### Source information
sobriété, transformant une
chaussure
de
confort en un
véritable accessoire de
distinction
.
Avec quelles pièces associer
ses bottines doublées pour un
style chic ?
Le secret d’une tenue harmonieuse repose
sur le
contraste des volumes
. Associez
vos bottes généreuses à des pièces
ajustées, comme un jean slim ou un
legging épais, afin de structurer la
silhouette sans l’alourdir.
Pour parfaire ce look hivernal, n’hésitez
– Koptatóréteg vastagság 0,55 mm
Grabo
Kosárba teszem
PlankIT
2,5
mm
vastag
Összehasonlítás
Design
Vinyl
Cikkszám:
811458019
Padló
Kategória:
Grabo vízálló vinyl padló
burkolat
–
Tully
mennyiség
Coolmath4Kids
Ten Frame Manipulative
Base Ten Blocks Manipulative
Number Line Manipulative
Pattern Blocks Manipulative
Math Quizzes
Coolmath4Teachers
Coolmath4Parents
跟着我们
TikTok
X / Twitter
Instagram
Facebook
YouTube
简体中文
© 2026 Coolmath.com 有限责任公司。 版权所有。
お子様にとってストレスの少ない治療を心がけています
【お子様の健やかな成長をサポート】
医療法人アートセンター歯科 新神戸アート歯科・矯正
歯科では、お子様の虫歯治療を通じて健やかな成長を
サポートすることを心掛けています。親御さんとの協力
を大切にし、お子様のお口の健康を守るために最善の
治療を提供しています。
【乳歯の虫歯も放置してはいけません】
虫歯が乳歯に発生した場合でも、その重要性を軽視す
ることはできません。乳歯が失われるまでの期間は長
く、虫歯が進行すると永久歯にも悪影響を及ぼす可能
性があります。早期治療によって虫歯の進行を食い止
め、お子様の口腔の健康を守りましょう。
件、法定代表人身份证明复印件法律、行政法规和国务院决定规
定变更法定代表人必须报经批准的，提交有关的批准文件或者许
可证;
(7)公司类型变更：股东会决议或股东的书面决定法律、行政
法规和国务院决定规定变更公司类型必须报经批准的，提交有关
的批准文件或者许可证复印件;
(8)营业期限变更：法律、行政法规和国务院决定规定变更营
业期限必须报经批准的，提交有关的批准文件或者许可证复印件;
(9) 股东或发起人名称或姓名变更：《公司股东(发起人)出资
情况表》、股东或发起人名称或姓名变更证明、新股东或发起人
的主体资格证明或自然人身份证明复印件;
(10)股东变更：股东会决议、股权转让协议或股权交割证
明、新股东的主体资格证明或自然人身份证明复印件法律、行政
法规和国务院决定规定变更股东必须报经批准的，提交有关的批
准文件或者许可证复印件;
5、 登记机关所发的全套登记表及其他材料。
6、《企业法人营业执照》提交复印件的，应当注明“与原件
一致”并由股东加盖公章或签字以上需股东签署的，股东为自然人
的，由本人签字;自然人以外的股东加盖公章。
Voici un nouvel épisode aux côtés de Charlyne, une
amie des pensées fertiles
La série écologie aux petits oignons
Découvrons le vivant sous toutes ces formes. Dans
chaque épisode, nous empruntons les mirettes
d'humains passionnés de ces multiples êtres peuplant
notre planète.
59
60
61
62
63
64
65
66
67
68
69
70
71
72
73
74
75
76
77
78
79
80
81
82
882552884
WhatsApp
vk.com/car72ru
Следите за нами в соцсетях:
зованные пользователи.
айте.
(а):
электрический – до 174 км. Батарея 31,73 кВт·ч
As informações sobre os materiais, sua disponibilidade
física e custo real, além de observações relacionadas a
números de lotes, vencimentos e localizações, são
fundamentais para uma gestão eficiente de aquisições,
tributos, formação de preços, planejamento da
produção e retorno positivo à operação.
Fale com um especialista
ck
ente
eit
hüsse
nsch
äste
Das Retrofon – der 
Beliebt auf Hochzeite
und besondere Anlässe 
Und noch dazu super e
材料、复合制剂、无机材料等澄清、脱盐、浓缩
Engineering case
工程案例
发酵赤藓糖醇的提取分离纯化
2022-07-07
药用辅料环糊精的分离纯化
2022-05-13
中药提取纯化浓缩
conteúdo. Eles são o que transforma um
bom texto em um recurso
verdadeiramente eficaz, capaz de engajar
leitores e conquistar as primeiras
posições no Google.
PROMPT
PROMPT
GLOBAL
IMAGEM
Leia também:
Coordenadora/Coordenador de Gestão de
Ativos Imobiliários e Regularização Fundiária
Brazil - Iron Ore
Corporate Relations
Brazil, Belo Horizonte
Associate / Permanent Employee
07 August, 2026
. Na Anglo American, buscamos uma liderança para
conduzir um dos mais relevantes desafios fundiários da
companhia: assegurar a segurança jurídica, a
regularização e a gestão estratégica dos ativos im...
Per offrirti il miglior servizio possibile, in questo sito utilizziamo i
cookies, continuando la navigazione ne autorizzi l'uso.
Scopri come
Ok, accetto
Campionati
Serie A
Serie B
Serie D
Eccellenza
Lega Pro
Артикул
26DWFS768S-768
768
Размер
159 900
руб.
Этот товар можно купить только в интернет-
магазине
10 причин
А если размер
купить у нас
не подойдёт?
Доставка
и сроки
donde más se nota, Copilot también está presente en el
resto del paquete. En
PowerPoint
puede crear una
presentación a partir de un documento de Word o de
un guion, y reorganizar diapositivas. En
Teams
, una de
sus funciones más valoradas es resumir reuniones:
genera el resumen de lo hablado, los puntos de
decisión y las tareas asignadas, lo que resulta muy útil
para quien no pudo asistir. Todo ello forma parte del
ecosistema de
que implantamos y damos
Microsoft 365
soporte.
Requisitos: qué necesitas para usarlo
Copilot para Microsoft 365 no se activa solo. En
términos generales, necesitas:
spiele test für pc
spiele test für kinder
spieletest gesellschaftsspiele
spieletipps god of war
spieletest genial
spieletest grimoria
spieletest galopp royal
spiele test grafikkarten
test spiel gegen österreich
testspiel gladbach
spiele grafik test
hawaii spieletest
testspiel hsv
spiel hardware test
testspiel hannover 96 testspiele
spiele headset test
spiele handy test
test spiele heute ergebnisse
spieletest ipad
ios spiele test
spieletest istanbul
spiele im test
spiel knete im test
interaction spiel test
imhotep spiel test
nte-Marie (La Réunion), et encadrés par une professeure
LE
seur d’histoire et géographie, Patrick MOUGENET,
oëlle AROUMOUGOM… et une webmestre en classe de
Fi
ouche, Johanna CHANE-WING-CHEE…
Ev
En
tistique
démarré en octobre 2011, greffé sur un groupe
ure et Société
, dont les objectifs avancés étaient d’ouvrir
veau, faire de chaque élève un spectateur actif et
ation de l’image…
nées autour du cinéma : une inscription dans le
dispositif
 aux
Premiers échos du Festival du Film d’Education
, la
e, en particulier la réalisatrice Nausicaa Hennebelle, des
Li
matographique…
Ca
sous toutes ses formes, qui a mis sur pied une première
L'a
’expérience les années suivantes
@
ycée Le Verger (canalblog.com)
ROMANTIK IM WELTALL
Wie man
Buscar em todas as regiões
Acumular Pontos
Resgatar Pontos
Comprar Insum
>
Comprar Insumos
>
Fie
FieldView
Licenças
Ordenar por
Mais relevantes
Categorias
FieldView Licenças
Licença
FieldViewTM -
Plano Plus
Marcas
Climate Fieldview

### What this task involves
The whole of the data must be given again, exactly as shown.

### Written solution
sobriété, transformant une
chaussure
de
confort en un
véritable accessoire de
distinction
.
Avec quelles pièces associer
ses bottines doublées pour un
style chic ?
Le secret d’une tenue harmonieuse repose
sur le
contraste des volumes
. Associez
vos bottes généreuses à des pièces
ajustées, comme un jean slim ou un
legging épais, afin de structurer la
silhouette sans l’alourdir.
Pour parfaire ce look hivernal, n’hésitez
– Koptatóréteg vastagság 0,55 mm
Grabo
Kosárba teszem
PlankIT
2,5
mm
vastag
Összehasonlítás
Design
Vinyl
Cikkszám:
811458019
Padló
Kategória:
Grabo vízálló vinyl padló
burkolat
–
Tully
mennyiség
Coolmath4Kids
Ten Frame Manipulative
Base Ten Blocks Manipulative
Number Line Manipulative
Pattern Blocks Manipulative
Math Quizzes
Coolmath4Teachers
Coolmath4Parents
跟着我们
TikTok
X / Twitter
Instagram
Facebook
YouTube
简体中文
© 2026 Coolmath.com 有限责任公司。 版权所有。
お子様にとってストレスの少ない治療を心がけています
【お子様の健やかな成長をサポート】
医療法人アートセンター歯科 新神戸アート歯科・矯正
歯科では、お子様の虫歯治療を通じて健やかな成長を
サポートすることを心掛けています。親御さんとの協力
を大切にし、お子様のお口の健康を守るために最善の
治療を提供しています。
【乳歯の虫歯も放置してはいけません】
虫歯が乳歯に発生した場合でも、その重要性を軽視す
ることはできません。乳歯が失われるまでの期間は長
く、虫歯が進行すると永久歯にも悪影響を及ぼす可能
性があります。早期治療によって虫歯の進行を食い止
め、お子様の口腔の健康を守りましょう。
件、法定代表人身份证明复印件法律、行政法规和国务院决定规
定变更法定代表人必须报经批准的，提交有关的批准文件或者许
可证;
(7)公司类型变更：股东会决议或股东的书面决定法律、行政
法规和国务院决定规定变更公司类型必须报经批准的，提交有关
的批准文件或者许可证复印件;
(8)营业期限变更：法律、行政法规和国务院决定规定变更营
业期限必须报经批准的，提交有关的批准文件或者许可证复印件;
(9) 股东或发起人名称或姓名变更：《公司股东(发起人)出资
情况表》、股东或发起人名称或姓名变更证明、新股东或发起人
的主体资格证明或自然人身份证明复印件;
(10)股东变更：股东会决议、股权转让协议或股权交割证
明、新股东的主体资格证明或自然人身份证明复印件法律、行政
法规和国务院决定规定变更股东必须报经批准的，提交有关的批
准文件或者许可证复印件;
5、 登记机关所发的全套登记表及其他材料。
6、《企业法人营业执照》提交复印件的，应当注明“与原件
一致”并由股东加盖公章或签字以上需股东签署的，股东为自然人
的，由本人签字;自然人以外的股东加盖公章。
Voici un nouvel épisode aux côtés de Charlyne, une
amie des pensées fertiles
La série écologie aux petits oignons
Découvrons le vivant sous toutes ces formes. Dans
chaque épisode, nous empruntons les mirettes
d'humains passionnés de ces multiples êtres peuplant
notre planète.
59
60
61
62
63
64
65
66
67
68
69
70
71
72
73
74
75
76
77
78
79
80
81
82
882552884
WhatsApp
vk.com/car72ru
Следите за нами в соцсетях:
зованные пользователи.
айте.
(а):
электрический – до 174 км. Батарея 31,73 кВт·ч
As informações sobre os materiais, sua disponibilidade
física e custo real, além de observações relacionadas a
números de lotes, vencimentos e localizações, são
fundamentais para uma gestão eficiente de aquisições,
tributos, formação de preços, planejamento da
produção e retorno positivo à operação.
Fale com um especialista
ck
ente
eit
hüsse
nsch
äste
Das Retrofon – der 
Beliebt auf Hochzeite
und besondere Anlässe 
Und noch dazu super e
材料、复合制剂、无机材料等澄清、脱盐、浓缩
Engineering case
工程案例
发酵赤藓糖醇的提取分离纯化
2022-07-07
药用辅料环糊精的分离纯化
2022-05-13
中药提取纯化浓缩
conteúdo. Eles são o que transforma um
bom texto em um recurso
verdadeiramente eficaz, capaz de engajar
leitores e conquistar as primeiras
posições no Google.
PROMPT
PROMPT
GLOBAL
IMAGEM
Leia também:
Coordenadora/Coordenador de Gestão de
Ativos Imobiliários e Regularização Fundiária
Brazil - Iron Ore
Corporate Relations
Brazil, Belo Horizonte
Associate / Permanent Employee
07 August, 2026
. Na Anglo American, buscamos uma liderança para
conduzir um dos mais relevantes desafios fundiários da
companhia: assegurar a segurança jurídica, a
regularização e a gestão estratégica dos ativos im...
Per offrirti il miglior servizio possibile, in questo sito utilizziamo i
cookies, continuando la navigazione ne autorizzi l'uso.
Scopri come
Ok, accetto
Campionati
Serie A
Serie B
Serie D
Eccellenza
Lega Pro
Артикул
26DWFS768S-768
768
Размер
159 900
руб.
Этот товар можно купить только в интернет-
магазине
10 причин
А если размер
купить у нас
не подойдёт?
Доставка
и сроки
donde más se nota, Copilot también está presente en el
resto del paquete. En
PowerPoint
puede crear una
presentación a partir de un documento de Word o de
un guion, y reorganizar diapositivas. En
Teams
, una de
sus funciones más valoradas es resumir reuniones:
genera el resumen de lo hablado, los puntos de
decisión y las tareas asignadas, lo que resulta muy útil
para quien no pudo asistir. Todo ello forma parte del
ecosistema de
que implantamos y damos
Microsoft 365
soporte.
Requisitos: qué necesitas para usarlo
Copilot para Microsoft 365 no se activa solo. En
términos generales, necesitas:
spiele test für pc
spiele test für kinder
spieletest gesellschaftsspiele
spieletipps god of war
spieletest genial
spieletest grimoria
spieletest galopp royal
spiele test grafikkarten
test spiel gegen österreich
testspiel gladbach
spiele grafik test
hawaii spieletest
testspiel hsv
spiel hardware test
testspiel hannover 96 testspiele
spiele headset test
spiele handy test
test spiele heute ergebnisse
spieletest ipad
ios spiele test
spieletest istanbul
spiele im test
spiel knete im test
interaction spiel test
imhotep spiel test
nte-Marie (La Réunion), et encadrés par une professeure
LE
seur d’histoire et géographie, Patrick MOUGENET,
oëlle AROUMOUGOM… et une webmestre en classe de
Fi
ouche, Johanna CHANE-WING-CHEE…
Ev
En
tistique
démarré en octobre 2011, greffé sur un groupe
ure et Société
, dont les objectifs avancés étaient d’ouvrir
veau, faire de chaque élève un spectateur actif et
ation de l’image…
nées autour du cinéma : une inscription dans le
dispositif
 aux
Premiers échos du Festival du Film d’Education
, la
e, en particulier la réalisatrice Nausicaa Hennebelle, des
Li
matographique…
Ca
sous toutes ses formes, qui a mis sur pied une première
L'a
’expérience les années suivantes
@
ycée Le Verger (canalblog.com)
ROMANTIK IM WELTALL
Wie man
Buscar em todas as regiões
Acumular Pontos
Resgatar Pontos
Comprar Insum
>
Comprar Insumos
>
Fie
FieldView
Licenças
Ordenar por
Mais relevantes
Categorias
FieldView Licenças
Licença
FieldViewTM -
Plano Plus
Marcas
Climate Fieldview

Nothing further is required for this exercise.